Heimniederlage gegen Bochum Unkonzentrierte Unioner am Abgrund

Stand: 05.05.2024 23:44 Uhr

Union Berlin rutscht immer tiefer in den Abstiegsstrudel der Fußball-Bundesliga. Auch gegen den VfL Bochum scheitert die Mannschaft an ihrer Konzentration.

Rani Khedira brachte es nach Union Berlins 0:3-Niederlage gegen den VfL Bochum auf den Punkt: "Die erste Halbzeit war so schlecht, dass Du es nicht mehr drehen konntest."

Im Abstiegsduell gegen den direkten Konkurrenten aus Bochum wirkten die Köpenicker in den ersten 45 Minuten maßlos überfordert. In den Zweikämpfen prallten sie an ihren Gegenspielern ab, als wären sie Flummis.

Und der Bochumer Doppeltorschütze Maxi Wittek sah gegen seine Gegenspieler aus wie Lionel Messi. In seinen 155 Zweitligaspielen traf Wittek sechsmal. Gegen Union zweimal innerhalb von 15 Minuten. Eine wirkliche Erklärung dafür hatte Kapitän Khedira nicht. Nur so viel: Durch die Atmosphäre im Stadion an der Alten Försterei vor dem Spiel habe die Mannschaft "etwas überdreht".

═══

■ GESTELLTE AUFGABE 1: Wie viele Tore erzielte Maxi Wittek laut dem Spielbericht über Unions Heimniederlage gegen Bochum in seinen 155 Zweitligaspielen?
■ GESTELLTE AUFGABE 2: Setzen Sie den Spielbericht über Unions Heimniederlage gegen Bochum im gleichen Stil nach seinem letzten Satz fort.

■ ANGEZEIGTE DATEN:

═══

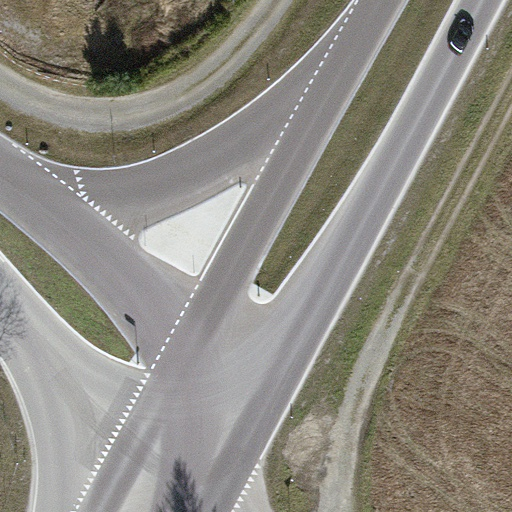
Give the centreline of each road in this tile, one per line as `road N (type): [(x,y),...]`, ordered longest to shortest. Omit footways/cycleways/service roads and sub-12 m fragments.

═══

■ SCHRIFTLICHE ANTWORT 1: Sechs Tore.

■ SCHRIFTLICHE ANTWORT 2:
Mental nicht bundesligareif

Was das genau heißen soll, ließ er offen. Allerdings: Es gehört für Fußballprofis zur Berufsbeschreibung, vor Publikum zu spielen. Wirklich überraschen sollte es da also nicht, dass besagtes Publikum vor einem möglicherweise vorentschiedenen Spiel im Abstiegskampf besonders laut ist. So oder so deutet Khediras Antwort auf ein Problem, das Union durch die Saison begleitet. Die Mannschaft ist mental zu oft nicht auf der Höhe. Wohin das führen kann, zeigte sich beim 0:1. Nach einem eigenen Abstoß verloren die schlecht gestaffelten Unioner zuerst den ersten und dann den zweiten Ball. Sekunden später jubelten die Gäste.

"Das ist genau Bochums Spiel, sie sind bei zweiten Bällen brutal und spielen es dann One-Touch durch", erklärte Benedict Hollerbach nach dem Spiel im TV-Interview mit DAZN. Das belegt: Die Unioner waren auf Bochums mannorientierten Fußball mit vielen Zweikämpfen und direkten Pässen eingestellt.

Trotzdem schafften sie es nicht, so hart wie nötig dagegenzuhalten. Das lässt sich nur mit mangelnder Konzentration und Einstellung erklären. Auch beim zweiten und beim dritten Gegentor ließen die verunsicherten Gastgeber zu großen Abständen. "So wie wir es in der ersten Halbzeit gemacht haben, war es einfach dumm", kritisierte Hollerbach.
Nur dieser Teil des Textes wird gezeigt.